## PROBLEM STATEMENT
Lay out the text read from the pictures in all of the records below as a single JSON list of strings, one string for each line, with blank lines left out. Leave the pictures themselves out of the answer.

## DATASET EXTRACT

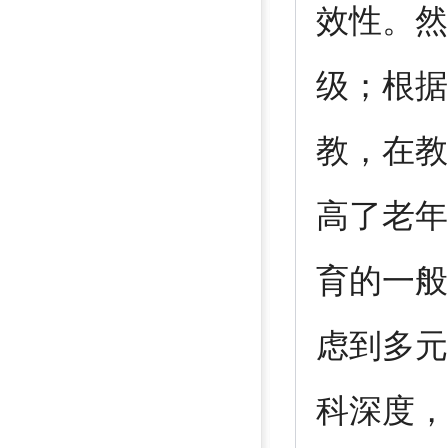
效性。然
级；根据
教，在教
高了老年
育的一般
虑到多元
科深度，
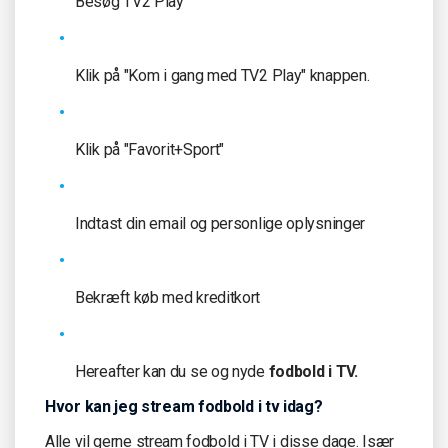
Besøg TV2 Play
Klik på "Kom i gang med TV2 Play" knappen.
Klik på "Favorit+Sport"
Indtast din email og personlige oplysninger
Bekræft køb med kreditkort
Hereafter kan du se og nyde
fodbold i TV.
Hvor kan jeg stream fodbold i tv idag?
Alle vil gerne stream fodbold i TV i disse dage. Især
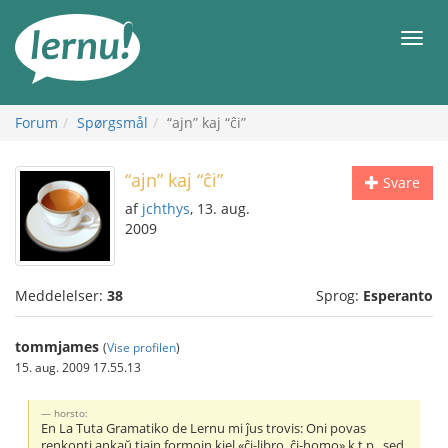
Til
indholdet
Men
Forum
Spørgsmål
“ajn” kaj “ĉi”
“ajn” kaj “ĉi”
Svare
af
jchthys
, 13. aug.
2009
Meddelelser:
38
Sprog:
Esperanto
tommjames
(
Vise profilen
)
15. aug. 2009 17.55.13
horsto:
En La Tuta Gramatiko de Lernu mi ĵus trovis: Oni povas
renkonti ankaŭ tiajn formojn kiel «ĉi-libro, ĉi-homo» k.t.p., sed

## FINAL ANSWER
[
  "效性。然",
  "级；根据",
  "教，在教",
  "高了老年",
  "育的一般",
  "虑到多元",
  "科深度，",
  "Besøg TV2 Play",
  "Klik på \"Kom i gang med TV2 Play\" knappen.",
  "Klik på \"Favorit+Sport\"",
  "Indtast din email og personlige oplysninger",
  "Bekræft køb med kreditkort",
  "Hereafter kan du se og nyde",
  "fodbold i TV.",
  "Hvor kan jeg stream fodbold i tv idag?",
  "Alle vil gerne stream fodbold i TV i disse dage. Især",
  "Til",
  "indholdet",
  "Men",
  "Forum",
  "Spørgsmål",
  "“ajn” kaj “ĉi”",
  "“ajn” kaj “ĉi”",
  "Svare",
  "af",
  "jchthys",
  ", 13. aug.",
  "2009",
  "Meddelelser:",
  "38",
  "Sprog:",
  "Esperanto",
  "tommjames",
  "(",
  "Vise profilen",
  ")",
  "15. aug. 2009 17.55.13",
  "horsto:",
  "En La Tuta Gramatiko de Lernu mi ĵus trovis: Oni povas",
  "renkonti ankaŭ tiajn formojn kiel «ĉi-libro, ĉi-homo» k.t.p., sed"
]